The provisions of the deeds in the two cases cited led the learned judge to hold that the same were not mortgages. The Supreme Court has laid down the law on the subject in Ramdhan Puri v. Bankey Bihari Saran (AIR 1958 SC. 941). Relying on Ghosh on Mortgages, it is held: "The only guiding rule that can be extracted from the cases on the subject is that the intention of the parties must be looked into and that once you get a debt with security of land for its redemption, then the arrangement is a mortgage by whatever name it is called". Viewed in the light of this principle it is clear that Ext. Al cannot be treated as a lease or kanom¬kuzhikanom. The gist of the document is not a lease of the premises with rent reserved. A debtor and creditor relationship was created by the plaintiffs' grandfather borrowing Rs. 350/- from Syedalikutty. The interest on the sum and tax on the property were directed to be appropriated from the income. It was urged that there was neither an obligation to repay the debt at the end of the term nor a provision for redemption. The provision for redemption is implied in the clause which provided that till the end of the term the recovery of possession would not be sought ( HgnbmtXbpw Hgn,nimtXbpw ) Madhavan Nair, J., has pointed out in Idichandi Mathai v.

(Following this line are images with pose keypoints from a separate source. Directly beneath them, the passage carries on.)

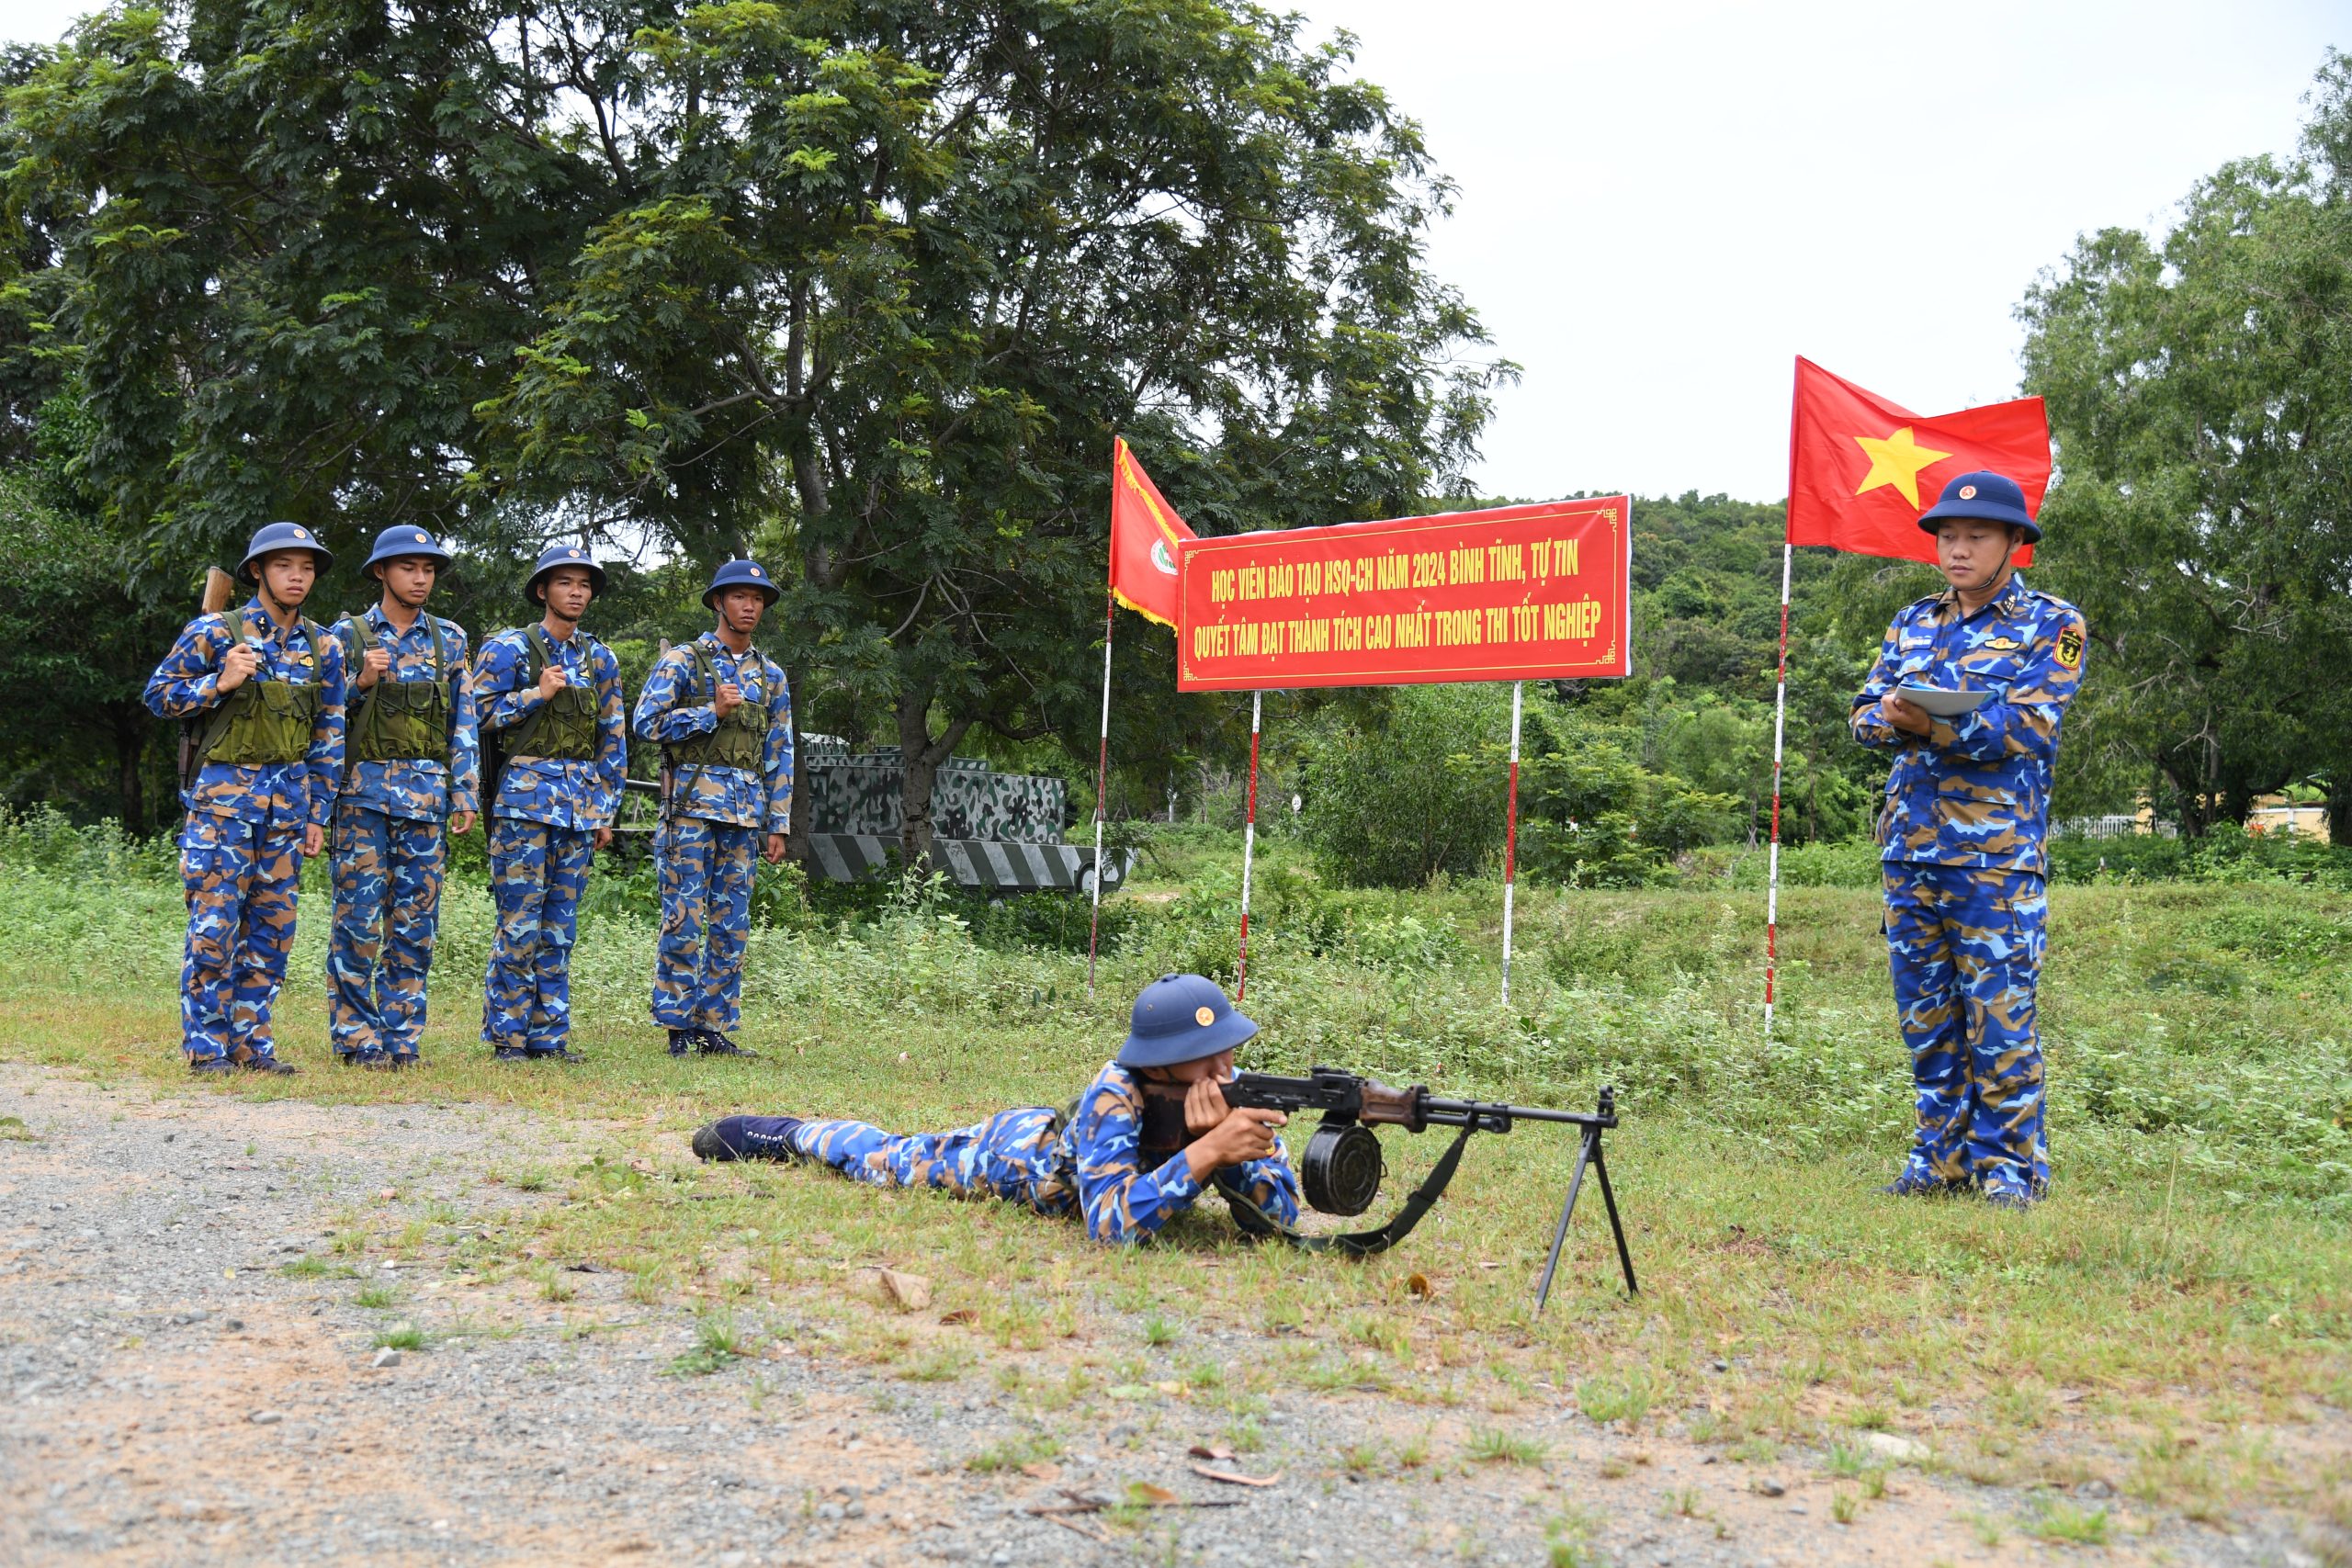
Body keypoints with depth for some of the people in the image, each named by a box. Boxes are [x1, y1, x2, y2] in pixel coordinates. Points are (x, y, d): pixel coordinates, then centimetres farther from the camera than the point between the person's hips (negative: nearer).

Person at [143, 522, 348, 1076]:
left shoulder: (324, 648, 9)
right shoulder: (215, 632, -3)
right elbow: (159, 694, 0)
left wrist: (317, 813, 9)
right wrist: (220, 683, -17)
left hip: (288, 801, 4)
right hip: (223, 795, -4)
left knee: (272, 927, 6)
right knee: (214, 924, -5)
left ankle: (252, 1042, 15)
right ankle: (206, 1047, 3)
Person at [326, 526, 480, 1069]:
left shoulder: (449, 639, 11)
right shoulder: (349, 635, 4)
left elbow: (463, 723, 12)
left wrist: (463, 794, 5)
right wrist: (360, 683, -13)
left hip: (427, 795, 2)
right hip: (364, 792, -2)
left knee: (416, 920, 3)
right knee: (360, 918, -3)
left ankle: (401, 1035, 10)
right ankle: (355, 1035, 5)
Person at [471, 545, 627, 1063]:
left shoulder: (600, 660, 14)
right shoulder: (509, 648, 1)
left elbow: (614, 740, 17)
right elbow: (479, 714, -4)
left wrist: (605, 810, 12)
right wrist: (537, 694, -12)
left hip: (581, 802, 5)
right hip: (526, 797, -5)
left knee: (560, 923, 7)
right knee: (520, 920, -7)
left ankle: (549, 1035, 12)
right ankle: (507, 1035, 0)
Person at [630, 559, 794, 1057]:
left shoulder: (771, 676, 15)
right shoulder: (683, 660, 1)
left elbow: (779, 755, 16)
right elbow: (646, 722, -8)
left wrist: (777, 824, 11)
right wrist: (712, 712, -14)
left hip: (746, 809, 5)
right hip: (692, 801, -5)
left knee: (731, 922, 5)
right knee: (685, 917, -6)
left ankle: (716, 1026, 11)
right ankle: (679, 1025, 0)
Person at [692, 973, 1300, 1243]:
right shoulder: (1115, 1094, -43)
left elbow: (1277, 1217, -35)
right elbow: (1111, 1224, -51)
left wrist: (1226, 1144, -52)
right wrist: (1206, 1153, -61)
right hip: (1013, 1150, -3)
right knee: (880, 1157, 21)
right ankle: (783, 1133, 45)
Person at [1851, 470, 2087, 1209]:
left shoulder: (2052, 624, 0)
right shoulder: (1912, 624, 16)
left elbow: (2031, 725, -12)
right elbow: (1866, 710, 8)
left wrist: (1935, 726, -24)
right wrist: (1892, 719, -17)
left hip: (1997, 852, -5)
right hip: (1911, 846, 5)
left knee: (2000, 1015, -4)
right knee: (1926, 1013, 10)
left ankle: (2010, 1166, 7)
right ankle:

Narayanan Unnithan (1961 KLT.13) that in a mortgage transaction it is not necessary that an express provision should be made for redemption or surrender of property on discharge of the mortgage amount. In my opinion the transaction cannot be viewed as anything except a redeemable otti. 6. The other points raised by the first defendant in his written statement were concurrently decided against him and do not arise for consideration. 7. Before closing I may observe that the parties are now governed by the Kerala Agrarian Relations Act (IV of 1961) and that Ext. Al will not come under any of the catagories of tenure in respect of which permanent occupancy has been conferred by the Act. 8. In the result, the second appeal is allowed, reversing the decree of the lower appellate court and restoring that of the trial court. In the circumstances of the case I make no order as to costs.